• _Work to complete_
Lay out the rows from the start through the line containing "Which series has the widest spread of values?" as a numbered list, leaving out blank lines.

[Data records]
[Start of Attachment]

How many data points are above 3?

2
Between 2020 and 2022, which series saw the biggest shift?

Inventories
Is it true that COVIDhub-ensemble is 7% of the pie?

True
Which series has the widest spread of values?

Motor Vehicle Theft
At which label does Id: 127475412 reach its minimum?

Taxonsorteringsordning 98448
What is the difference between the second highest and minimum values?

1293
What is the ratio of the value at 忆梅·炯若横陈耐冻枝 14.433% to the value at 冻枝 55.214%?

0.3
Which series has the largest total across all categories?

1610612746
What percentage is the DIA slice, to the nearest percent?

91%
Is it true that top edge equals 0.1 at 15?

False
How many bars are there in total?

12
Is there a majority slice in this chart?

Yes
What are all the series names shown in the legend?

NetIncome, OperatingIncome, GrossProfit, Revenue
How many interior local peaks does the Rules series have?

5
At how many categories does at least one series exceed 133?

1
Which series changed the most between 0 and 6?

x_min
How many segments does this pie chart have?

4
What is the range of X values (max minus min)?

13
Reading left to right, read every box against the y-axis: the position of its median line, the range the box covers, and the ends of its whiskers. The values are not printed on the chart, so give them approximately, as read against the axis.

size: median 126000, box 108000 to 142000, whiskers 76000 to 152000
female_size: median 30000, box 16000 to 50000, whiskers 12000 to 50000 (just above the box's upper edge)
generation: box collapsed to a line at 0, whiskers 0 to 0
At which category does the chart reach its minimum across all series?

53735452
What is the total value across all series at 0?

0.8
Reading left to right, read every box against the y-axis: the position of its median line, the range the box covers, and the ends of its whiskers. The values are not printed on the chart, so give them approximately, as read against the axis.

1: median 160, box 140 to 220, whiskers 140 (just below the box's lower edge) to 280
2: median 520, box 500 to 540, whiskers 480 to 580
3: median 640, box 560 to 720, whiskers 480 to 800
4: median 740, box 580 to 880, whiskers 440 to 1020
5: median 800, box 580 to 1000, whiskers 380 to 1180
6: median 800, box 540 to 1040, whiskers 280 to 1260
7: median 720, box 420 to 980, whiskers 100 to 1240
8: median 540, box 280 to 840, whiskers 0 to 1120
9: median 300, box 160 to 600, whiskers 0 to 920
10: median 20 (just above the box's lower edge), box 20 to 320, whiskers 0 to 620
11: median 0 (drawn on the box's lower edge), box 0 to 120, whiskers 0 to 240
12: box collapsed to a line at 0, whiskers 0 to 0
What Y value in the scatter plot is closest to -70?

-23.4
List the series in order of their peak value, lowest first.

[End of Attachment]

• _Result for this exercise_
1. How many data points are above 3?
2. 2
3. Between 2020 and 2022, which series saw the biggest shift?
4. Inventories
5. Is it true that COVIDhub-ensemble is 7% of the pie?
6. True
7. Which series has the widest spread of values?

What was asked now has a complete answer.